Search code examples
javatomcatspring-bootkubernetesspring-boot-actuator

Kubernetes liveness - Reserve threads/memory for a specific endpoint with Spring Boot


Do you know (if it is possible) how to reserve threads/memory for a specific endpoint in a spring boot microservice?

I've one microservice that accepts HTTP Requests via Spring MVC, and those requests trigger http calls to 3rd system, which sometimes is partially degraded, and it responds very slow. I can't reduce the timeout time because there are some calls that are very slow by nature.

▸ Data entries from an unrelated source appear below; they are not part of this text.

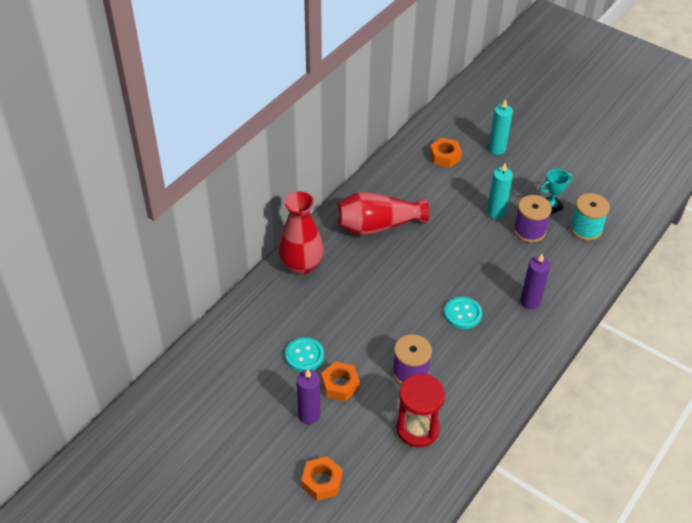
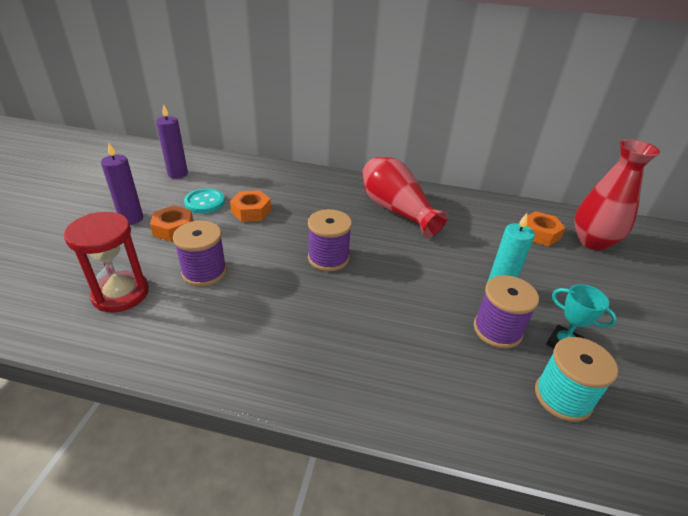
camera: 65 degrees right, 10 degrees down
red vase [278,191,324,275] -> red vase moved to [574,139,660,251]
orange nut [301,456,343,501] -> orange nut moved to [230,190,271,222]
turquoise button [444,297,482,329] -> none
turquoise candle [488,99,513,155] -> none
purple candle [520,253,550,309] -> purple candle moved to [156,104,188,179]
none -> purple spool [308,209,352,271]

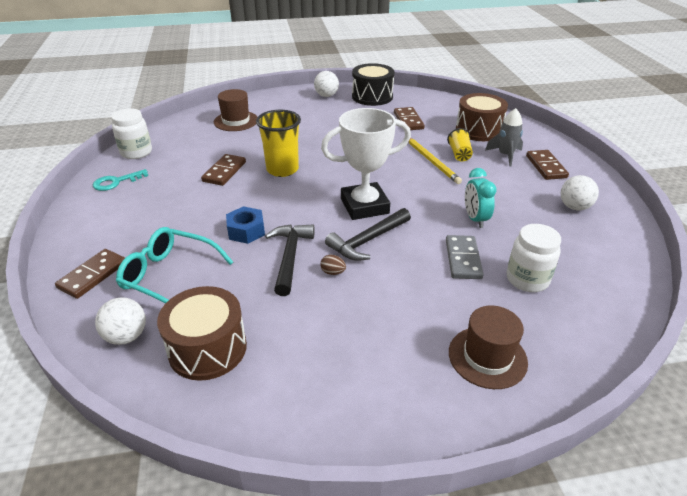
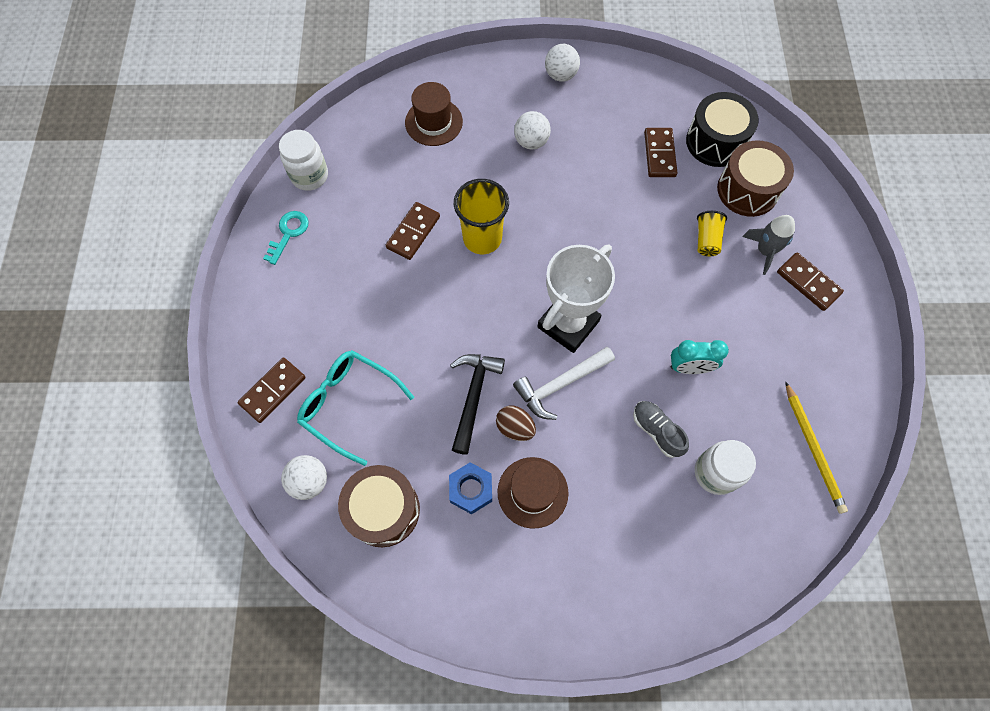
camera: 10 degrees right, 30 degrees up
turquoise key [93,169,148,191] -> turquoise key turned 135 degrees clockwise [263,211,309,265]
blue nut [226,206,265,244] -> blue nut moved to [449,462,492,514]
brown egg [320,255,346,275] -> brown egg [496,405,536,441], size x1.52
white trophy [321,108,411,220] -> white trophy turned 45 degrees counterclockwise [537,245,615,353]
black hammer [325,208,411,261] -> white hammer [513,347,615,420]
black drum [352,63,394,106] -> black drum moved to [686,92,759,167]
yellow pencil [409,138,462,184] -> yellow pencil moved to [785,381,848,514]
grey domino [446,235,484,279] -> grey shoe [633,401,689,458]
brown hat [449,305,528,389] -> brown hat moved to [498,457,569,529]
turquoise clock [465,168,497,228] -> turquoise clock turned 90 degrees counterclockwise [671,340,729,374]
brown domino [526,150,569,180] -> brown domino turned 45 degrees counterclockwise [777,252,844,311]
white ball [560,175,599,210] -> white ball moved to [514,111,551,150]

I've the spring-boot-actuator /health endpoint enabled and I use it like a container livenessProbe in a kubernetes cluster. Sometimes, when the 3rd system is degraded, the microservice doesn't respond to /health endpoint and kubernetes restarts my service.

This is because I'm using a RestTemplate to make HTTP calls, so I'm continuously creating new threads, and JVM starts to have problems with the memory.

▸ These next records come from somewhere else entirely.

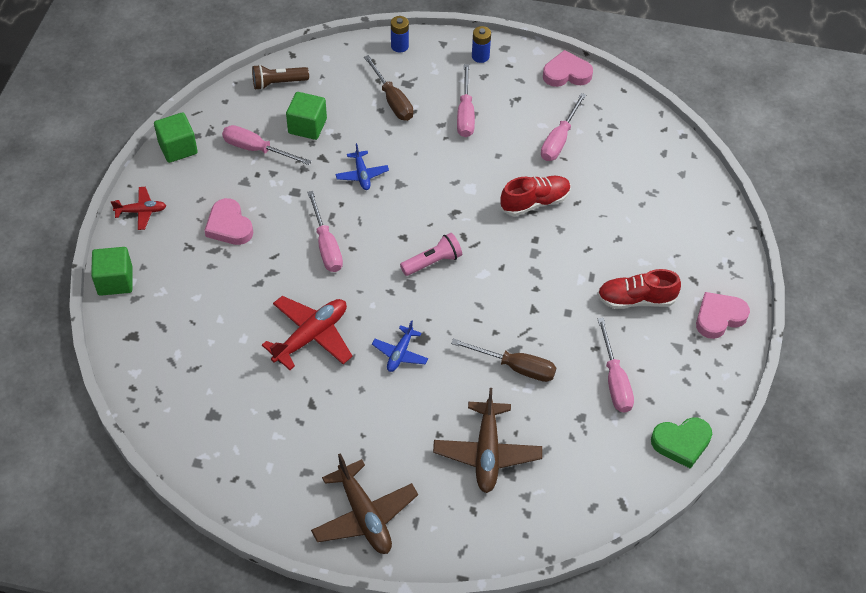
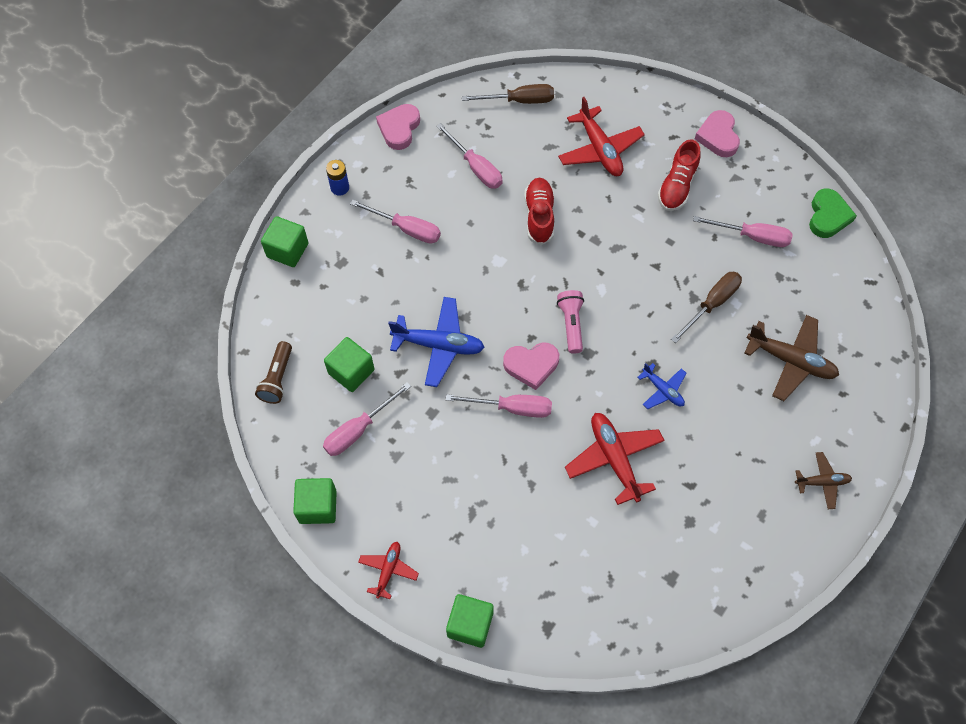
camera: 65 degrees left, 10 degrees up
pink heart [204,198,253,245] -> pink heart moved to [503,342,559,390]
brown plane [311,453,418,554] -> brown plane [795,452,852,509], size x0.57
blue plane [335,143,389,190] -> blue plane [388,297,485,387], size x1.76
brown screwdriver [364,55,413,121] -> brown screwdriver moved to [462,84,554,104]
blue battery [391,16,409,52] -> green cube [261,216,308,267]
none -> red plane [558,97,645,176]

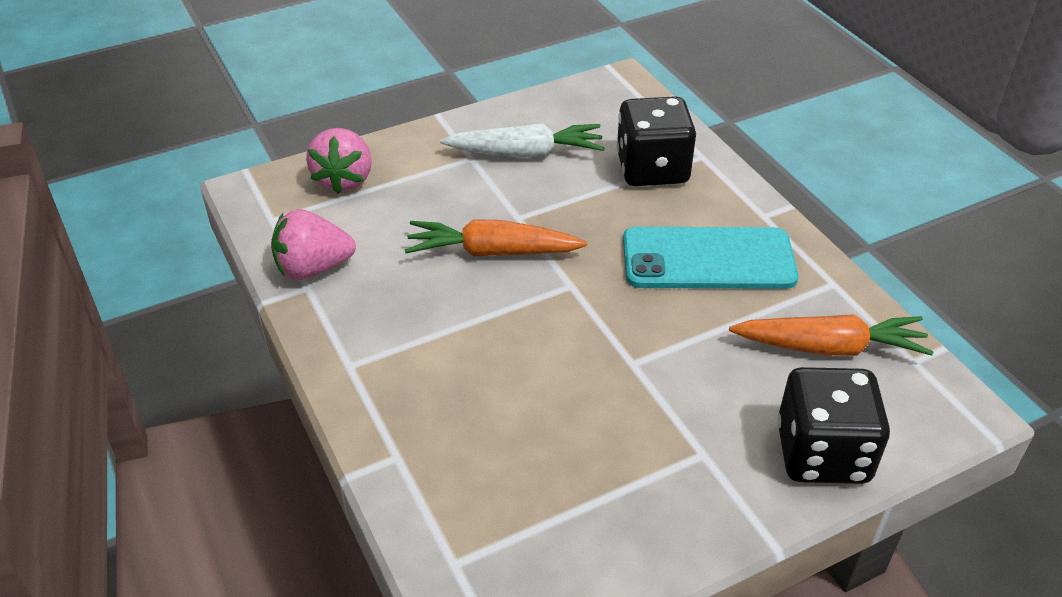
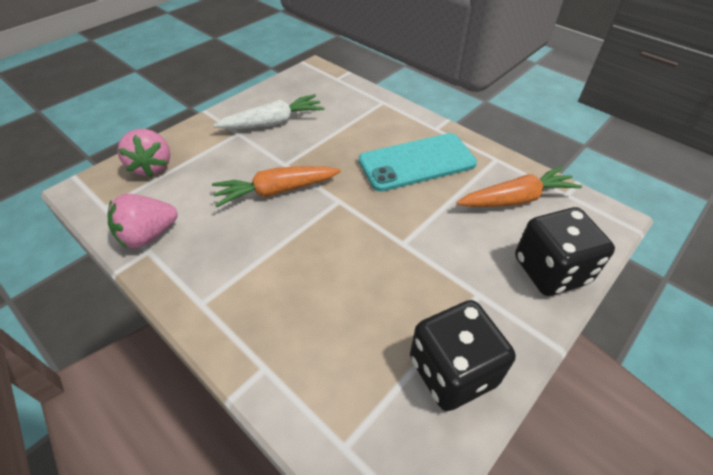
camera: 20 degrees left, 5 degrees up
black dice [616,96,696,186] -> black dice moved to [410,300,516,411]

I have thought about some solutions:

  1. Implement a high availability “/health” endpoint, reserve threads, or something like that.

  2. Use an async http client.

  3. Implement a Circuit Breaker.

  4. Configure custom timeouts per 3rd endpoint that I'm using.

  5. Create other small service (golang) and deploy it in the same pod. This service is going to process the liveness probe.

  6. Migrate/Refactor services to small services, and maybe with other framework/languages like Vert.x, go, etc.

What do you think?


Solution

  • The actuator health endpoint is very convenient with Spring boot - almost too convenient in this context as it does deeper health checks than you necessarily want in a liveness probe. For readiness you want to do deeper checks but not liveness. The idea is that if the Pod is overwhelmed for a bit and fails readiness then it will be withdrawn from the load balancing and get a breather. But if it fails liveness it will be restarted. So you want only minimal checks in liveness (Should Health Checks call other App Health Checks). By using actuator health for both there is no way for your busy Pods to get a breather as they get killed first. And kubernetes is periodically calling the http endpoint in performing both probes, which contributes further to your thread usage problem (do consider the periodSeconds on the probes).

    For your case you could define a liveness command and not an http probe - https://kubernetes.io/docs/tasks/configure-pod-container/configure-liveness-readiness-probes/#define-a-liveness-command. The command could just check that the Java process is running (so kinda similar to your go-based probe suggestion).

    For many cases using the actuator for liveness would be fine (think apps that hit a different constraint before threads, which would be your case if you went async/non-blocking with the reactive stack). Yours is one where it can cause problems - the actuator's probing of availability for dependencies like message brokers can be another where you get excessive restarts (in that case on first deploy).